Susanne Führer: "Das weiße Band" hat ja auch kräftig abgeräumt, jetzt gerade bei den europäischen Filmpreisen, drei Hauptpreise gewonnen, den Goldenen Löwen in Cannes, wollen wir mal hören, Hans-Ulrich Pönack, Ihr Lieblingsfilm im Jahr 2009?

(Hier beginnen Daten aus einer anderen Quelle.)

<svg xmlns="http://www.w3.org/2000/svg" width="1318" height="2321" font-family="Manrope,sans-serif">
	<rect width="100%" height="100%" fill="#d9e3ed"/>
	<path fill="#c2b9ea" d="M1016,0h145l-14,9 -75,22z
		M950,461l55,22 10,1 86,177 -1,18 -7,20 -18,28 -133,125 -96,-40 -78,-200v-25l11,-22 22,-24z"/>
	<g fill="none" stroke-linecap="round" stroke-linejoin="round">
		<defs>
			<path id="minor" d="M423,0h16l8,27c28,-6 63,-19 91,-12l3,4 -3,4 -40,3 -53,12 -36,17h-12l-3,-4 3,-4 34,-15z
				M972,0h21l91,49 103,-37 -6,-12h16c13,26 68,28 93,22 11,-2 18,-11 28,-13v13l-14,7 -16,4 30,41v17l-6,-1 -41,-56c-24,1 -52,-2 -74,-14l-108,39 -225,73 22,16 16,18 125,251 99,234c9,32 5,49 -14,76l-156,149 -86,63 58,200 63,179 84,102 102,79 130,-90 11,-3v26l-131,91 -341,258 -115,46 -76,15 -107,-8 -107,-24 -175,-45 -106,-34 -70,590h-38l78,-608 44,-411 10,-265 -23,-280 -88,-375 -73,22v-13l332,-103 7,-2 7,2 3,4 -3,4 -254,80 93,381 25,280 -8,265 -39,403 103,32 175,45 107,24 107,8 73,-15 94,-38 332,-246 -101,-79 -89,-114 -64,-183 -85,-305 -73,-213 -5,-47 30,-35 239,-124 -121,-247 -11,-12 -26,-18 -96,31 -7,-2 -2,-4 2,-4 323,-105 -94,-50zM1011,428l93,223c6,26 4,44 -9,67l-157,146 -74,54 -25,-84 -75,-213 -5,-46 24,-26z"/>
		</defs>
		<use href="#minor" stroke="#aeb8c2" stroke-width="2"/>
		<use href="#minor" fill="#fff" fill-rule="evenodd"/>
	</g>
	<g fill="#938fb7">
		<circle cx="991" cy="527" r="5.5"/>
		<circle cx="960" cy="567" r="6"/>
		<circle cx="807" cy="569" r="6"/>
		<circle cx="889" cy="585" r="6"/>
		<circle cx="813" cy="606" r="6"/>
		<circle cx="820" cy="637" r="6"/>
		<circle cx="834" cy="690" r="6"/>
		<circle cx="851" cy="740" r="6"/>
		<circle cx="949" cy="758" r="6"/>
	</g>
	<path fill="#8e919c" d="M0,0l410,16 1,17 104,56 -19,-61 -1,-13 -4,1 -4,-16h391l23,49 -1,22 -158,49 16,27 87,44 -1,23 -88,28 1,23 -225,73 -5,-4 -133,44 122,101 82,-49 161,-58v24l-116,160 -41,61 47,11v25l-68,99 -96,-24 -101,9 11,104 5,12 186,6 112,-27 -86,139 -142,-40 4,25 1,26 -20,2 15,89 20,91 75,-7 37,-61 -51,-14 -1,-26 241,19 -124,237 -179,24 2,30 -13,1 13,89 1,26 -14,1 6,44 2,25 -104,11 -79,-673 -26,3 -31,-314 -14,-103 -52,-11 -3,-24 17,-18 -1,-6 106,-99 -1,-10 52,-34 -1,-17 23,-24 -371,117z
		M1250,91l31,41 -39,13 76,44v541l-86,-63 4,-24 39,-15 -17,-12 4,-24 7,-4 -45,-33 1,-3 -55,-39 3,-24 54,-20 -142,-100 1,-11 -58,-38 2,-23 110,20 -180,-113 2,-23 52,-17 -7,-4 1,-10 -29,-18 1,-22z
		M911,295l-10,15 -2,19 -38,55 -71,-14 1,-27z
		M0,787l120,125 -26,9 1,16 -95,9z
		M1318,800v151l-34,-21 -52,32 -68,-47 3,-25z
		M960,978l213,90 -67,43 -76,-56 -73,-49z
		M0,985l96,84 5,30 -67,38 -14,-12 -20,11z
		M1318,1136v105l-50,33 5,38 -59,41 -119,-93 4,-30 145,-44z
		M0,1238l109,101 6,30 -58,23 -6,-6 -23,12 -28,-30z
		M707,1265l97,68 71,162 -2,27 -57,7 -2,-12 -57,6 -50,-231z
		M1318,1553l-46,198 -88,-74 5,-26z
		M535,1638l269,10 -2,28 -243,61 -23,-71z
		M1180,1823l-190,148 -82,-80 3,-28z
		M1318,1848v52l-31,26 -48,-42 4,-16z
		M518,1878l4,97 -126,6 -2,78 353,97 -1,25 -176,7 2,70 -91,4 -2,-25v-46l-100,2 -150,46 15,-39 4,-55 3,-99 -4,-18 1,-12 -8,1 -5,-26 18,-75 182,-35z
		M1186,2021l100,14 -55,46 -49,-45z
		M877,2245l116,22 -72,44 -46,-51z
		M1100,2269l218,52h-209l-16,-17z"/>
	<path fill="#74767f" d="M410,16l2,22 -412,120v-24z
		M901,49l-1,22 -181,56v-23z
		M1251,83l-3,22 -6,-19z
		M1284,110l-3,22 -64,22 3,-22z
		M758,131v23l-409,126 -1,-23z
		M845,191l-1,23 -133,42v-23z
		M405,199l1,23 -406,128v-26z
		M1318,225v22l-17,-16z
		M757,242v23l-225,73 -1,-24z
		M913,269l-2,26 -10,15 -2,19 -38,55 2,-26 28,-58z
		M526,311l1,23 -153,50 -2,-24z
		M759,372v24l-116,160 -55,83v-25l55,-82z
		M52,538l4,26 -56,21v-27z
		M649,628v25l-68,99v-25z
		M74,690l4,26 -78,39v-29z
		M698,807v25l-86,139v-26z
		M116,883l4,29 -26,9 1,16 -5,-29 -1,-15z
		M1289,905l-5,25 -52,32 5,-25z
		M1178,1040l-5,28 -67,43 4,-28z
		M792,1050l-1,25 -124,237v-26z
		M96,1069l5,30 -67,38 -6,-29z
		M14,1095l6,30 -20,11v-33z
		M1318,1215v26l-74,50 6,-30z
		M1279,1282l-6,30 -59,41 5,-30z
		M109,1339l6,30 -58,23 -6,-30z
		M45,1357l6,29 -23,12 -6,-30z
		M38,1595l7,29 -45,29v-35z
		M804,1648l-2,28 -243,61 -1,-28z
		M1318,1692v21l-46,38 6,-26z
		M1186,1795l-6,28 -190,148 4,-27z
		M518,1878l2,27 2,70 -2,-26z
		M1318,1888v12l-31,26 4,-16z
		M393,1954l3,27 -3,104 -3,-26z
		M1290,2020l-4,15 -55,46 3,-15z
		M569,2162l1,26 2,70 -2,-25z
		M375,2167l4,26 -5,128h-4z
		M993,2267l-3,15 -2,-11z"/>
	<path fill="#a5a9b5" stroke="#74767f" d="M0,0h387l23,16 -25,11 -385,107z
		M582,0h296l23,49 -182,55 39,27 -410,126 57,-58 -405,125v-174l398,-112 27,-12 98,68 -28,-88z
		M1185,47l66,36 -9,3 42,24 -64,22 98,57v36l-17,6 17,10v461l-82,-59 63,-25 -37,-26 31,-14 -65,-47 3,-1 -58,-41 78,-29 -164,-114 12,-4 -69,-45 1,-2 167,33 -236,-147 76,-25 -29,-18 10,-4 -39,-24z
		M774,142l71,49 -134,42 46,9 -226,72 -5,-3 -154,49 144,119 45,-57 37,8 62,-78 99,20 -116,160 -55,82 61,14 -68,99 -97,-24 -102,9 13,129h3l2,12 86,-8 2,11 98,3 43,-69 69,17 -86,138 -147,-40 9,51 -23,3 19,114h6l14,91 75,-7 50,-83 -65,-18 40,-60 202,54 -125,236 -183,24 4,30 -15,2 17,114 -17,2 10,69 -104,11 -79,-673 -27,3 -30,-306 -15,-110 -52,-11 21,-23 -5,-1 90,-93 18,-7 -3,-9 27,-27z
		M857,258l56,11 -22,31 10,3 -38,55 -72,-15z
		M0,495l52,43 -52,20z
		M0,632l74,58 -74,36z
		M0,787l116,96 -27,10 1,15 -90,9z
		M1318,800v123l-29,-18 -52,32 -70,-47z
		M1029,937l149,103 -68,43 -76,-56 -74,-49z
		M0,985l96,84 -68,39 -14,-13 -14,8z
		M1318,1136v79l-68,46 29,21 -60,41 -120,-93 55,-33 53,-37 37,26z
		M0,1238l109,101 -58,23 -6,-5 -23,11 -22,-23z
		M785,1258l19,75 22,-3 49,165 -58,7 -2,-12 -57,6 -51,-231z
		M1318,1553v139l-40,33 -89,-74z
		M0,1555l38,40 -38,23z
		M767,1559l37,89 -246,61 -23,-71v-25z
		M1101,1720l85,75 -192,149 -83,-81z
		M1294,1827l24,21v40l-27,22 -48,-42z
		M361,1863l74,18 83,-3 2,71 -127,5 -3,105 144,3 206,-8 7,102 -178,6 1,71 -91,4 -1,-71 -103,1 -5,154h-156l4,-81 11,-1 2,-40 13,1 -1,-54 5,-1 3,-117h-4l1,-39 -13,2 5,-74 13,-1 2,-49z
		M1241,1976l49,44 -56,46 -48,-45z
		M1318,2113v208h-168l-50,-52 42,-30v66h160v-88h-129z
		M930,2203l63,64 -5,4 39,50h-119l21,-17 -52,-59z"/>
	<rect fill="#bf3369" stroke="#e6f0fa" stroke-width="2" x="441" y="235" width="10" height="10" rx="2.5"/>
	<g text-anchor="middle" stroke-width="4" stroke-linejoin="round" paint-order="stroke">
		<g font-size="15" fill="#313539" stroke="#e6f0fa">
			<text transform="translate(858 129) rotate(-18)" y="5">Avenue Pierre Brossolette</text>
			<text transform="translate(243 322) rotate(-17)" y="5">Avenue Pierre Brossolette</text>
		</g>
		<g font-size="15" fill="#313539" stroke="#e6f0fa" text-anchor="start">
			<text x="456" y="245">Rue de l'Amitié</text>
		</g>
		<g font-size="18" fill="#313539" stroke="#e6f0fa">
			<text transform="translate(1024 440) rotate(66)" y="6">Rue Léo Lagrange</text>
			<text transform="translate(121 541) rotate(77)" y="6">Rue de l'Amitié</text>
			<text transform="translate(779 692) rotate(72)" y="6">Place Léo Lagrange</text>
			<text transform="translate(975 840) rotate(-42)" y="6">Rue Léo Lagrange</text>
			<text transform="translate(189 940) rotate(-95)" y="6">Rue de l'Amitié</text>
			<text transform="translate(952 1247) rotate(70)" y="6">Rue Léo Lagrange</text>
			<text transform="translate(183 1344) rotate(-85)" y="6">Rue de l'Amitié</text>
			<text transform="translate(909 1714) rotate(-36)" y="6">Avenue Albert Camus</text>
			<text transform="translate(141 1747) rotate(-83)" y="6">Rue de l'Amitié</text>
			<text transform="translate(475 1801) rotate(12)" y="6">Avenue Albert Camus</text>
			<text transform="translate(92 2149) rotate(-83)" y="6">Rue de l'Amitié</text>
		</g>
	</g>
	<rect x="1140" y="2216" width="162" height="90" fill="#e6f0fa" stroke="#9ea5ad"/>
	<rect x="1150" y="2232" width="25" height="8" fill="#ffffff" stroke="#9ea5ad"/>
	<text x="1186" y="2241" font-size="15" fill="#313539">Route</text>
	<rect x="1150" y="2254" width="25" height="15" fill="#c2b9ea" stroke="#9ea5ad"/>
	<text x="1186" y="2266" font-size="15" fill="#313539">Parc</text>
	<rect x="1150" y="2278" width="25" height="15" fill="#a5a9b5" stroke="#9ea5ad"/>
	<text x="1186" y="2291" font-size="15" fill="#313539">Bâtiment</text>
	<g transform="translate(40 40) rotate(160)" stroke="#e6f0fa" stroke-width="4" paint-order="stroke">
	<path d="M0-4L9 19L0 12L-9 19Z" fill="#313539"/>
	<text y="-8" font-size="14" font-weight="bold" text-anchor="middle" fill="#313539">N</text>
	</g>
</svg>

Hans-Ulrich Pönack: Mein Lieblingsfilm ist "Frost/Nixon". Ich habe noch nie im Kino erlebt: einen Western mit Worten, einen Verbalwestern. Da sitzen zwei sich gegenüber und duellieren sich, wie ein Sheriff und wie ein Cowboy damals, der Moderator David Frost und der ehemalige Präsident der Vereinigten Staaten von Amerika, Richard Nixon. Und was da entsteht, ist so spannend, ist so hautnah, ist so überragend, dass ich sagen muss: Sowas habe ich im Kino noch nie erlebt und das ist deshalb mein Lieblingsfilm des abgelaufenen oder des jetzt ablaufenden Jahres.

Führer: Ich habe die Vermutung, Jörg Taszman, dass Sie noch einen anderen Film auswählen, oder?

Jörg Taszman: Ja, ich entscheide mich jetzt für was Knallbuntes, nämlich für "Inglourious Basterds" von Quentin Tarantino, weil ich endlich mal im Kino eine Geschichte gesehen habe, wo Filmgeschichte genüsslich geplündert wird, wo eine andere Rachegeschichte erzählt wird und wo deutsche Schauspieler so gut sind wie nie in deutschen Filmen. Und das hat mir unglaublich gut gefallen.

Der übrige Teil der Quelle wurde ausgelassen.